AVAILABLE DATA
◇ ◇ ◇ ◇ ◇ ◇ ◇
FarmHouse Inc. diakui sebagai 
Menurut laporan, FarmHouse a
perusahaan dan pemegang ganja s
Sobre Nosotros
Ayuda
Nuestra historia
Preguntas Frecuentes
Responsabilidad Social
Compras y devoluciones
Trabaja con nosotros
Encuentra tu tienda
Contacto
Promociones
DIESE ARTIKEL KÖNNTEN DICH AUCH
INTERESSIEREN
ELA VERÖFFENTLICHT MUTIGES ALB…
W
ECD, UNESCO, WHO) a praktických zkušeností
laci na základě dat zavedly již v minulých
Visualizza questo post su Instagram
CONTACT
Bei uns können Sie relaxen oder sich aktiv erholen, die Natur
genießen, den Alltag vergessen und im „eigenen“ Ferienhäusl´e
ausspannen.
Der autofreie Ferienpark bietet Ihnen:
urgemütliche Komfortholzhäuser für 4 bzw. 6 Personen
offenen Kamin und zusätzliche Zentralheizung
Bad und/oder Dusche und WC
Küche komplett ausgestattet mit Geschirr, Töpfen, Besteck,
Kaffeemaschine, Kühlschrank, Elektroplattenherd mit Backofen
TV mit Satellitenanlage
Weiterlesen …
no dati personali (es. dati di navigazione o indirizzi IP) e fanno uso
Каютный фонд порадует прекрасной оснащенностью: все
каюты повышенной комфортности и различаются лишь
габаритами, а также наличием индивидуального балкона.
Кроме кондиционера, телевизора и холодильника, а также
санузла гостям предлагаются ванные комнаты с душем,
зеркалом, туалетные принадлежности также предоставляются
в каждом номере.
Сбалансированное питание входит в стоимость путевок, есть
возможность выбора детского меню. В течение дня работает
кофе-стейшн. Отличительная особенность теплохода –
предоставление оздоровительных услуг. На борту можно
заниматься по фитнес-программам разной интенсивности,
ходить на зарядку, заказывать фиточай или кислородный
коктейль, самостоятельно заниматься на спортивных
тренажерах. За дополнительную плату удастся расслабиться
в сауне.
◇ ◇ ◇ ◇ ◇ ◇ ◇
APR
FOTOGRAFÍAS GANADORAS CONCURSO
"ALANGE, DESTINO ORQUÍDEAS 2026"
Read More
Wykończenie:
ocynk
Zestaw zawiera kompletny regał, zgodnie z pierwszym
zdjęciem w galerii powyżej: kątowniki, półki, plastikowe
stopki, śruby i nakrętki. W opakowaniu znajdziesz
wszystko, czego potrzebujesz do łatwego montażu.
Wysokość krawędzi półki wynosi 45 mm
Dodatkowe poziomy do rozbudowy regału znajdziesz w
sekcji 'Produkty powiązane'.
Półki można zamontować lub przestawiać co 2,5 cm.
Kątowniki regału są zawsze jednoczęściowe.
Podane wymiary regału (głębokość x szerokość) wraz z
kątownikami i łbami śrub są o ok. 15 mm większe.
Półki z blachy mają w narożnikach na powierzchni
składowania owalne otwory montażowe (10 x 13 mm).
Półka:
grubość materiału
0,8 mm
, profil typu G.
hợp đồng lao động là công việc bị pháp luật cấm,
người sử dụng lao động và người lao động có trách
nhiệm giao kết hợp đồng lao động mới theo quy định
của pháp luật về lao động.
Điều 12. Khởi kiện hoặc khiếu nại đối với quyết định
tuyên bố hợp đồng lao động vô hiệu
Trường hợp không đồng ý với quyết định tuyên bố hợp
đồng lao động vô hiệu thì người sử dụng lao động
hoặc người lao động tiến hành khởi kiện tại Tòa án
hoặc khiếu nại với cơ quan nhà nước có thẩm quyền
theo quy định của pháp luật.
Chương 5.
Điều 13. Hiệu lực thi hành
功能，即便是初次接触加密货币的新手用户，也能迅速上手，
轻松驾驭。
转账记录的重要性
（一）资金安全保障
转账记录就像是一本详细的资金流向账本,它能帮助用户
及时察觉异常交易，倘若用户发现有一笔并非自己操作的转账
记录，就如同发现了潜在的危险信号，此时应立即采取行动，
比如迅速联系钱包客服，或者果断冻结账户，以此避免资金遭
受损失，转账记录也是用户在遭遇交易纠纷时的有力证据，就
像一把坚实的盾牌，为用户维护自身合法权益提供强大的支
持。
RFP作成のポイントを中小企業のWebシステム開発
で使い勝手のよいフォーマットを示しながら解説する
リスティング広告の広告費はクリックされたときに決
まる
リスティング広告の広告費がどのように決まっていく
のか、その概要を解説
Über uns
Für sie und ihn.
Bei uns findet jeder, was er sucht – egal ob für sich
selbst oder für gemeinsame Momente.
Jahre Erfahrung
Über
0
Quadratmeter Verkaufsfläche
◇ ◇ ◇ ◇ ◇ ◇ ◇
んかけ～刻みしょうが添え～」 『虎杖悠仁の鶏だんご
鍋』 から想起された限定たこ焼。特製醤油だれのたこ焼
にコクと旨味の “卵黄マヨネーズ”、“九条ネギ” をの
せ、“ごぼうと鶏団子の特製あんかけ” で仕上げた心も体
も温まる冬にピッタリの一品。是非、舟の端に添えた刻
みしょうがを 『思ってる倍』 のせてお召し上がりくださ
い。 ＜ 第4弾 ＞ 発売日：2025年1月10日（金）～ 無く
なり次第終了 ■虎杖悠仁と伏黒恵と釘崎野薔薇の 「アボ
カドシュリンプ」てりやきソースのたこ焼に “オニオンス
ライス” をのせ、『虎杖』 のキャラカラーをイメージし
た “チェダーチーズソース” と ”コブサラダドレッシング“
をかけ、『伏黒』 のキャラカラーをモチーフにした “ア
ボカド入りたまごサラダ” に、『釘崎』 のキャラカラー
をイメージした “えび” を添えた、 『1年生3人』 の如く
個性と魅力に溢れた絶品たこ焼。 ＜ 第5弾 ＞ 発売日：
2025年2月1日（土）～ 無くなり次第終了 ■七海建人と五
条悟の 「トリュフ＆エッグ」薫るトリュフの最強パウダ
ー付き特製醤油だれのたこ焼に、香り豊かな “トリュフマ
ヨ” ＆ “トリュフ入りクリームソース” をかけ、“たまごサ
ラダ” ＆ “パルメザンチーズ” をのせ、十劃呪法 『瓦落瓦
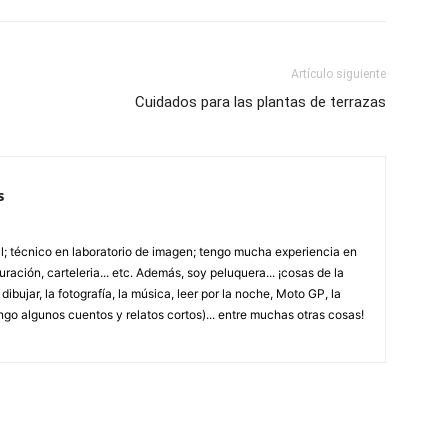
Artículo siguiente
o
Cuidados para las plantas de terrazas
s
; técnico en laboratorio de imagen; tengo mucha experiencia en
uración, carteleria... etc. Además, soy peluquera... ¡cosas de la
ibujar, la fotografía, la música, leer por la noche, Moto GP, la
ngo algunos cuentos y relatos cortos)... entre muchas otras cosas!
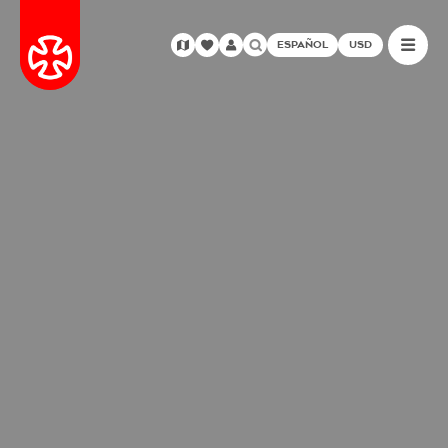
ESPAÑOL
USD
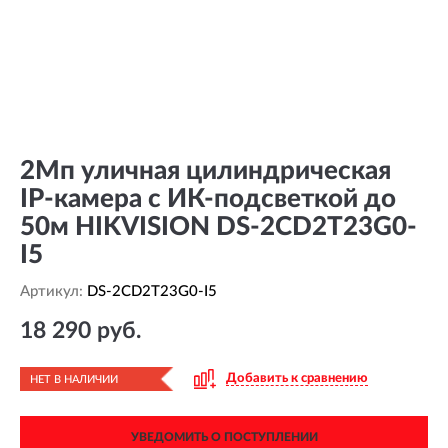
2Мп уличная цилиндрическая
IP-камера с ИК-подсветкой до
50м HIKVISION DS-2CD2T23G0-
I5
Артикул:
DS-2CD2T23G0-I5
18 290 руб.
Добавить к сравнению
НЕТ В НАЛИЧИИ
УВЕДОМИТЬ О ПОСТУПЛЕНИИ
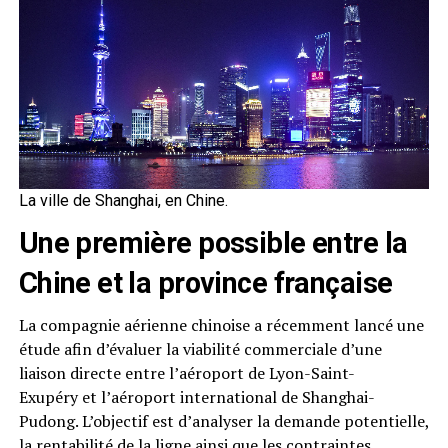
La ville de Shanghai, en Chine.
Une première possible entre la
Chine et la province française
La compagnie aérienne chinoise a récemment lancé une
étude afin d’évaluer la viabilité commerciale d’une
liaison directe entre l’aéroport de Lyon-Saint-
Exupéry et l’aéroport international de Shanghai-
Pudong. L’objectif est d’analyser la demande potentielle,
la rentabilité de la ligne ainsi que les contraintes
◇ ◇ ◇ ◇ ◇ ◇ ◇
TASK DETAILS
Rewrite everything from the line containing "Artículo siguiente" down through the line containing "la rentabilité de", both included, as a Markdown table with the columns No. and Line, numbering the rows and omitting blank lines. Leave the pictures out.

RESULT OF THIS EXERCISE
| No. | Line |
|---|---|
| 1 | Artículo siguiente |
| 2 | o |
| 3 | Cuidados para las plantas de terrazas |
| 4 | s |
| 5 | ; técnico en laboratorio de imagen; tengo mucha experiencia en |
| 6 | uración, carteleria... etc. Además, soy peluquera... ¡cosas de la |
| 7 | ibujar, la fotografía, la música, leer por la noche, Moto GP, la |
| 8 | ngo algunos cuentos y relatos cortos)... entre muchas otras cosas! |
| 9 | ESPAÑOL |
| 10 | USD |
| 11 | 2Мп уличная цилиндрическая |
| 12 | IP-камера с ИК-подсветкой до |
| 13 | 50м HIKVISION DS-2CD2T23G0- |
| 14 | I5 |
| 15 | Артикул: |
| 16 | DS-2CD2T23G0-I5 |
| 17 | 18 290 руб. |
| 18 | Добавить к сравнению |
| 19 | НЕТ В НАЛИЧИИ |
| 20 | УВЕДОМИТЬ О ПОСТУПЛЕНИИ |
| 21 | La ville de Shanghai, en Chine. |
| 22 | Une première possible entre la |
| 23 | Chine et la province française |
| 24 | La compagnie aérienne chinoise a récemment lancé une |
| 25 | étude afin d’évaluer la viabilité commerciale d’une |
| 26 | liaison directe entre l’aéroport de Lyon-Saint- |
| 27 | Exupéry et l’aéroport international de Shanghai- |
| 28 | Pudong. L’objectif est d’analyser la demande potentielle, |
| 29 | la rentabilité de la ligne ainsi que les contraintes |